O autor lembra que o caso do empresário não é único, mas apenas mais "espetacular e vistoso". "Não podemos nos esquecer de empresas como Agrenco e Panamericano, ambas com capital aberto e que, após escândalos, deram prejuízos a investidores".

Afinal: o empresário é culpado?

Leo aponta que não é possível afirmar se os erros de Eike foram conscientes ou inconscientes, mas, sim, que tiveram um único objetivo: agradar ao mercado. "Não se pode dizer que as informações não foram prestadas. O empresário fazia algo para desviar a atenção de outro movimento. Ele foi um ilusionista, em certo sentido".

E conclui. "Se ele preparou um golpe ao criar suas empresas? Acho que não. Em nenhum momento enganou investidores? Aí já acho que enganou sim". Para Leo, os investidores minoritários têm hoje base para reclamar perdas. "Mas a Justiça é que irá decidir se todas as reclamações são válidas".

Na visão do autor, a história está longe de ter um ponto final, e Leo não se arrisca em decretar o fim da carreira do empresário. "Eike já provou sua capacidade de cair e se levantar diante do fracasso com negócios anteriores.

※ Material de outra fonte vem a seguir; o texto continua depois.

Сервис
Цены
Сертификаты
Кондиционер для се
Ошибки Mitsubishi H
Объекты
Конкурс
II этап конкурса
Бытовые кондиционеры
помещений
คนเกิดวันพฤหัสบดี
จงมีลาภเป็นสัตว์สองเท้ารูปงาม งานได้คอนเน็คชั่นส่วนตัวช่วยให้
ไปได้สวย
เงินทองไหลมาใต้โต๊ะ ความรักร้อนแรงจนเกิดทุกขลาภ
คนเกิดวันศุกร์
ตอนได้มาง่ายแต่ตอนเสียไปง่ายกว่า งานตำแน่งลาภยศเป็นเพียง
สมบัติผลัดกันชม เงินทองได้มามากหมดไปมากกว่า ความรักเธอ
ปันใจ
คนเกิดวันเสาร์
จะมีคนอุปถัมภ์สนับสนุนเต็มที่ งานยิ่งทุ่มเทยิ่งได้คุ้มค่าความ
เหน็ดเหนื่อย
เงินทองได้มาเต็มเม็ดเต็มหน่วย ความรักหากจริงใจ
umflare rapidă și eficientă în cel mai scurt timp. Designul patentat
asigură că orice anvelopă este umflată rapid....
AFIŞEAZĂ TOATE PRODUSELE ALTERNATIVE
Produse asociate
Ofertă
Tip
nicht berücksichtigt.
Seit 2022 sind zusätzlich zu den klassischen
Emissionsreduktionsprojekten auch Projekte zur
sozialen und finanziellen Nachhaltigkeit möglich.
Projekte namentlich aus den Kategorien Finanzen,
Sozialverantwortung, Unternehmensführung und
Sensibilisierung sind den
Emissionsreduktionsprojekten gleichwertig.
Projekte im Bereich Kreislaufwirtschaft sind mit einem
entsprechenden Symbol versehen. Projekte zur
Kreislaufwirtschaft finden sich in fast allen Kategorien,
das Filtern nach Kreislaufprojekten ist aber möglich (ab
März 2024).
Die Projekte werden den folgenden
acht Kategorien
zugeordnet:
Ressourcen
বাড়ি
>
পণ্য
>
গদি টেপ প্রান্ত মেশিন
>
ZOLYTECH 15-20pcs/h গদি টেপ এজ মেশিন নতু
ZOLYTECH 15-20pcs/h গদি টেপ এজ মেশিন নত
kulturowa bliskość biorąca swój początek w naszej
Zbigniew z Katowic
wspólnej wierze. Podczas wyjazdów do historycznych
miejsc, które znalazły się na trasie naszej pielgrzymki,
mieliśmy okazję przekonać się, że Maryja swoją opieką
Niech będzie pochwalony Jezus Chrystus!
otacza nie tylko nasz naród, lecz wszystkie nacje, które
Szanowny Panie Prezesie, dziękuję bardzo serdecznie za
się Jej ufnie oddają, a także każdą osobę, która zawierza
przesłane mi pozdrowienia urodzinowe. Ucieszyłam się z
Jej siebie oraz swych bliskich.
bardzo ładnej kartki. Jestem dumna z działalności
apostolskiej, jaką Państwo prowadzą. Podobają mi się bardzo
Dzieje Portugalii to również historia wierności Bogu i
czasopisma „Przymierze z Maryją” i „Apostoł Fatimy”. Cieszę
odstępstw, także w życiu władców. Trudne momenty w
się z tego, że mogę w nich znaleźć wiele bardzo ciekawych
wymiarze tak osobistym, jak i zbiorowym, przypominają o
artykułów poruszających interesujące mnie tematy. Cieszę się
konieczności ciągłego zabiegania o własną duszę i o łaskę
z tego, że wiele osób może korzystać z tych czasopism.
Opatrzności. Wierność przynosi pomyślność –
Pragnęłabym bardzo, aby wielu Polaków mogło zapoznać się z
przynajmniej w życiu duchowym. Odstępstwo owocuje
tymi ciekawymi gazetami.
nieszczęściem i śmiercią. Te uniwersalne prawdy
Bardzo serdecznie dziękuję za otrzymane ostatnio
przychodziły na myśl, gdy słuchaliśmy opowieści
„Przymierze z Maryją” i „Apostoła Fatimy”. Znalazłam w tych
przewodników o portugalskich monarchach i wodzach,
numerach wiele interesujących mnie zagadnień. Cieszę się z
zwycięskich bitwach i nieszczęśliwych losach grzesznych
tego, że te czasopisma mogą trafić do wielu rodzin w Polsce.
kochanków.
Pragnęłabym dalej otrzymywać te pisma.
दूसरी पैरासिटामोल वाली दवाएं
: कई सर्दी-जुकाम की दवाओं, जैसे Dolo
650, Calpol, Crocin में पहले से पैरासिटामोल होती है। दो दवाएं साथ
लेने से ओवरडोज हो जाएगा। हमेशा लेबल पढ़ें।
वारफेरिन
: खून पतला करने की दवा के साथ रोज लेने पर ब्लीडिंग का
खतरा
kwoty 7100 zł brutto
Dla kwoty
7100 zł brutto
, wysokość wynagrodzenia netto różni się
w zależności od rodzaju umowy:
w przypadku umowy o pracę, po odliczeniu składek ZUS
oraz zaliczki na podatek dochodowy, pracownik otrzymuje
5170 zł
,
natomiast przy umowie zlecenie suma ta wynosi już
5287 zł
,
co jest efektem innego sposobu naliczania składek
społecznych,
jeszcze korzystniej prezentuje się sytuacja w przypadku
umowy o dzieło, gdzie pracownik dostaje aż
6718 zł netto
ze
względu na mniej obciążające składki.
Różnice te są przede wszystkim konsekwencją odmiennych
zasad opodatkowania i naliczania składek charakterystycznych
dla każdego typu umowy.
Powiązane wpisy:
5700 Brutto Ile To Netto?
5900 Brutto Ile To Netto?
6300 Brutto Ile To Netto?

Agora será mais difícil. A aura de infalível acabou. No início da carreira, os erros foram localizados e esquecidos. Mas agora, a novela aconteceu em horário nobre, para todo mundo ver. Vai ser difícil esquecer".

Como trunfo, o empresário ainda tem participação relevante em diversas empresas vendidas. "Ele pode voltar ao jogo, sim. Além disso, seu patrimônio atual é um mistério", conclui Leo.